What Will the Future of the Menswear Runway Look Like?
An unease is settling over men’s fashion, hinting at a category that may be running out of room to reinvent itself
A landscape loosing its footing
In recent seasons, the menswear landscape has begun to feel unsteady, as if the industry is trying to name a shift that has been unfolding in the background. What once felt like a stable and predictable corner of fashion is now marked by canceled runway shows, thinning schedules, and collections that appear to be repeating the same ideas.
The question circulating through studios and fashion weeks is simple: Is menswear entering a creative crisis?
The signs are growing. London’s dedicated men’s week was cancelled entirely. Milan’s menswear calendar is shrinking each year. Designers describe a mood of uncertainty that sits just behind the scenes, probably a pressure that is neither dramatic nor outwardly chaotic but unmistakably present.
The industry’s long-held belief that menswear is steady has become less convincing at a moment when many major houses are reconsidering the value of a standalone men’s collection.
A category built on familiarity meets its limits
Part of the tension comes from the structure of the category itself. Men have historically designed menswear, which often leaves an audience reluctant to be pushed beyond familiar silhouettes. The idea that men do not like being told what to wear has shaped decades of design strategy. That resistance now feels like a real constraint. Designers can push only so far before the market pulls them back.
In response, several luxury houses have begun to condense or eliminate menswear shows. Emporio Armani, for example, is shifting to a co-ed format. At Kering, the stabilisation plan led to the removal of menswear from Alexander McQueen’s runway, leaving it as a commercial product rather than a creative focus.
Gucci has been presenting co-ed for years and intends to continue. The fate of menswear remains uncertain at Loewe, Balenciaga, and Givenchy, all of which are navigating new creative directions.
The pattern continues across LVMH. Dior Men has not held a dedicated Resort show since 2022. Jonathan Anderson presented his latest Pre-Fall 2026 menswear collection only through a lookbook.
Louis Vuitton last staged a men’s pre-collection runway in 2023. Since then, the House has limited itself to two annual men’s shows, while womenswear continues at a faster pace. Fendi and Kenzo merged both lines into co-ed presentations, and Berluti, which primarily serves men, has not shown for five years.
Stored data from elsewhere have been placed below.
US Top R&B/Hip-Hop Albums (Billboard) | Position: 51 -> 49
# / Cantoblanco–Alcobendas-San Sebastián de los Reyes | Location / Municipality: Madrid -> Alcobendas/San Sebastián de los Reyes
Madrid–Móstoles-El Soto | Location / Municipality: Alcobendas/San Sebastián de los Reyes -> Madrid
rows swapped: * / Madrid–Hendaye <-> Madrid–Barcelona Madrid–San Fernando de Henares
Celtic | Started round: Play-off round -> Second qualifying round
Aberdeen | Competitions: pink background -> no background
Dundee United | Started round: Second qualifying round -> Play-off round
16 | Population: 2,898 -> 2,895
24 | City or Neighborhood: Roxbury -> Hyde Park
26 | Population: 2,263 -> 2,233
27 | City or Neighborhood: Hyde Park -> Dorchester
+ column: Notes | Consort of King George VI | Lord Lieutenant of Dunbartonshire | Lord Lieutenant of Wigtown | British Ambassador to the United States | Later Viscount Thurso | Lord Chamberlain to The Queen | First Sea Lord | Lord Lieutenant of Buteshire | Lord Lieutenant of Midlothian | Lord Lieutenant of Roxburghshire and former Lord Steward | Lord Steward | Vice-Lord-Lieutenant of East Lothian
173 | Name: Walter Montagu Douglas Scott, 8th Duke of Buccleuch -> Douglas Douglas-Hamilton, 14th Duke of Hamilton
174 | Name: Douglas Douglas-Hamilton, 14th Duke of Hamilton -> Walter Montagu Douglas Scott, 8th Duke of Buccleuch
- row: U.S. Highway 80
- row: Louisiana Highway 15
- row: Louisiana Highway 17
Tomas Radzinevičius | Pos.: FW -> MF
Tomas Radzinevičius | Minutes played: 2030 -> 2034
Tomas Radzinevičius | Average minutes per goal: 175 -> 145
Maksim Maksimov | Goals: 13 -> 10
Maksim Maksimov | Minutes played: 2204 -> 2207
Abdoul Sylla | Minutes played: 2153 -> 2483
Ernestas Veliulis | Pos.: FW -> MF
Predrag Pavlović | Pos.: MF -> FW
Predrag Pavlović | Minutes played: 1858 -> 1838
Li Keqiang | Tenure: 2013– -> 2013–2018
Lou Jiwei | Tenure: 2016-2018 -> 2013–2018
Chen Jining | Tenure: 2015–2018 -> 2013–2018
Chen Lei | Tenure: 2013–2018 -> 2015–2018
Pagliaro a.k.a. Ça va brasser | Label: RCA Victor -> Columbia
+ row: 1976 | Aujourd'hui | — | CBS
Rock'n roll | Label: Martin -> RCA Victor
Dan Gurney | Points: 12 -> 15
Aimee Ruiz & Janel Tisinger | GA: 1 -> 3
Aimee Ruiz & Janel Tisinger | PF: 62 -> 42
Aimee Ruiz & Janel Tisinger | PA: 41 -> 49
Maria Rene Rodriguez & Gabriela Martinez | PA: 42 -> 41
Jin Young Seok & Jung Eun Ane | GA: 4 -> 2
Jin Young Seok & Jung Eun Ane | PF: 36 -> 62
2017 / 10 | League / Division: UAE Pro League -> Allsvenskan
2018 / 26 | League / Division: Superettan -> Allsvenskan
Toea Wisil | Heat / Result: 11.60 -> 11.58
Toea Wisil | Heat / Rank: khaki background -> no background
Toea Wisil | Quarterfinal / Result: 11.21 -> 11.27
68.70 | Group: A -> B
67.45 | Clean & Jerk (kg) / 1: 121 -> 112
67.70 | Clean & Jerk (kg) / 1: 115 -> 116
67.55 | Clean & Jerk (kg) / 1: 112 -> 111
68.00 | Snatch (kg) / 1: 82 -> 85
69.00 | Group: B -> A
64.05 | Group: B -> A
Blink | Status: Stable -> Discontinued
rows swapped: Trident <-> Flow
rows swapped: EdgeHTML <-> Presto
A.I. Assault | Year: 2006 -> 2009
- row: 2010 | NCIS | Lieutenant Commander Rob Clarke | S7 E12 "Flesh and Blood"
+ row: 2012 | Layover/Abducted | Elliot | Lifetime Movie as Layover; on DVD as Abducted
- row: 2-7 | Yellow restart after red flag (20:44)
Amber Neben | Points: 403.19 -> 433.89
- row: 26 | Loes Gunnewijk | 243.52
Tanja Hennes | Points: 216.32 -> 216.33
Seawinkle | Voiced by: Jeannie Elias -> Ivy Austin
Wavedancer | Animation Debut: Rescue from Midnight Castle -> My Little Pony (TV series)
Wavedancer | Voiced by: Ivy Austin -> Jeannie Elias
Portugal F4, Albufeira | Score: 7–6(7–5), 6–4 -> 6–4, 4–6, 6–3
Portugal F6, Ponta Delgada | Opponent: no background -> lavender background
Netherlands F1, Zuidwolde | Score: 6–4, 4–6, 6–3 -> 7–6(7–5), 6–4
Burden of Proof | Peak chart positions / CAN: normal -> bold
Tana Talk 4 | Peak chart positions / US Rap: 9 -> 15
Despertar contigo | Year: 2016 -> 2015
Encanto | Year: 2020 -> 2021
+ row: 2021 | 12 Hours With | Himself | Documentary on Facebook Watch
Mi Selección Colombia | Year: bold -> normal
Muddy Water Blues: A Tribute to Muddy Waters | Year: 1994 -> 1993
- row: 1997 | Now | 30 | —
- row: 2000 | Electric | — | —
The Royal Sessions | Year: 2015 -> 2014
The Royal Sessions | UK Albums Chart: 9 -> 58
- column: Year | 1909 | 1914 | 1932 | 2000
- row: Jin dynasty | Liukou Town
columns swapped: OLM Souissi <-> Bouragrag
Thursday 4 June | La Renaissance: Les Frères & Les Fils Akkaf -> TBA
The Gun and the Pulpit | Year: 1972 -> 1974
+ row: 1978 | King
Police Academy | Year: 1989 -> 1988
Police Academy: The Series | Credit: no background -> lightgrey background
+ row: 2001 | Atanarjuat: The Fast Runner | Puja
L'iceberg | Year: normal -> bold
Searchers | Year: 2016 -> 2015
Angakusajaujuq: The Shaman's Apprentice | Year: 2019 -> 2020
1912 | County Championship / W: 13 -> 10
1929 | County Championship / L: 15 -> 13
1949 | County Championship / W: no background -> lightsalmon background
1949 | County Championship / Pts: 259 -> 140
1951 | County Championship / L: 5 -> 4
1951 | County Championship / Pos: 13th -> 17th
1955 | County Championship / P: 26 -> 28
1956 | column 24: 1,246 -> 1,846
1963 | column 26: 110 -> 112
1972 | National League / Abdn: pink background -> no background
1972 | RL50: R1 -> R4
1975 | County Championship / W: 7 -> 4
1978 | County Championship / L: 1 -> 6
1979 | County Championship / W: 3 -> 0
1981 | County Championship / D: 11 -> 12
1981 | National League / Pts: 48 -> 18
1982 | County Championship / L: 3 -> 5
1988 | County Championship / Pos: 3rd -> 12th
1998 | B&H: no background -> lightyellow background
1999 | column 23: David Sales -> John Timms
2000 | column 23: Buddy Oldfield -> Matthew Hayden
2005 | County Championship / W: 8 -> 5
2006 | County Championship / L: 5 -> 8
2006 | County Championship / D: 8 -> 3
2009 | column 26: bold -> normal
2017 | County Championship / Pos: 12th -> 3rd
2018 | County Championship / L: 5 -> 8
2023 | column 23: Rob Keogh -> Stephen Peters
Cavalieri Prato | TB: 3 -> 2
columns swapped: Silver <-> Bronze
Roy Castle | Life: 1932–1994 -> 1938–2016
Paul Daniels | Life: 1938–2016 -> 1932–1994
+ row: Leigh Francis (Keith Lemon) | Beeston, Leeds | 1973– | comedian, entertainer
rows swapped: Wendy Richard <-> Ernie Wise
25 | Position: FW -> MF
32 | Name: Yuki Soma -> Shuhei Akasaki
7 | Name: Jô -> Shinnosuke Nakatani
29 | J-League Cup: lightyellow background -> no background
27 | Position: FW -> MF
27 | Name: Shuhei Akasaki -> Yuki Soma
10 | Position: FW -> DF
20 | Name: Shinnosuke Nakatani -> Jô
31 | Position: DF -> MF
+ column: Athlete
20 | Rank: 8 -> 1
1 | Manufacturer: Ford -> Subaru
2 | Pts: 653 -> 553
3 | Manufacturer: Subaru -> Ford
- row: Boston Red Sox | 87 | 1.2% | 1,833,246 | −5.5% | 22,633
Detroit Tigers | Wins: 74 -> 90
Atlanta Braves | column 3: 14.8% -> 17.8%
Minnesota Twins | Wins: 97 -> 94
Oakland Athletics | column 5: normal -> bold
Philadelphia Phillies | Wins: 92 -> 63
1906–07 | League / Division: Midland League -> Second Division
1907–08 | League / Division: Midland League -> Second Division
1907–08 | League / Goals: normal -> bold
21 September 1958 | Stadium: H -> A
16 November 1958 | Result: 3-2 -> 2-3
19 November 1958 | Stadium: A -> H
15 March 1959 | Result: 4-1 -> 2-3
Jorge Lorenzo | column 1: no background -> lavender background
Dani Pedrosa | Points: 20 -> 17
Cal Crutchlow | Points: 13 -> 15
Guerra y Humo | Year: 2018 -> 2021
When commercial logic outruns creative vision
Behind these decisions is a practical reality. Staging a show costs millions. Menswear does not currently generate the same level of sales or cultural attention as womenswear. The category that produces the least revenue often becomes the first to be scaled back.
At the same time, the men who care most about fashion are shifting their attention to smaller labels. Conversations in niche communities focus on brands like Auralee, Our Legacy, Acne Studios, COS, and Uniqlo. They have built strong followings by offering distilled silhouettes and exceptional materials, rather than dramatic reinvention.
Despite this enthusiasm, the broader menswear market appears stagnant. Basic clothing still dominates sales. Trend cycles move slowly. A sense of sameness has settled over much of the category.
Tailoring, utilitarian, grunge, and preppy styles blur into a familiar loop, and even the minimalist Japanese labels remain anchored to variations of these themes. The result is a feeling that menswear is not evolving quickly enough to keep pace with consumer expectations or cultural shifts.
A retreat from the center of fashion’s stage
The question is not whether menswear is disappearing. Instead, the industry is asking why the category seems to be retreating from the spotlight. The answer appears to lie in its structural limits and in a market that rewards safety over experimentation.
Until those limits are reconsidered, menswear may remain in this uneasy period, waiting for a new design language that can push it forward again.
Menswear shows are disappearing because major luxury houses are consolidating collections into co-ed formats or digital lookbooks. Rising production costs and lower commercial returns compared with womenswear have also led brands to scale back standalone menswear presentations.
Many consider menswear to be in a creative lull. The category has struggled to innovate beyond traditional tailoring and workwear, while audiences often resist radical changes, making it harder for designers to push boundaries.
Emporio Armani, Gucci, McQueen, Dior Men, Louis Vuitton, Fendi, and Kenzo have all moved toward co-ed shows or digital presentations.
Labels such as Auralee and Our Legacy attract attention by focusing on quality materials and minimalist designs. These brands appeal to niche audiences who value craftsmanship and subtle innovation over runway spectacle.
Men should focus on elevated basics and timeless pieces, such as well-cut jackets, versatile trousers, and high-quality fabrics. Investing in durable and refined items ensures style longevity.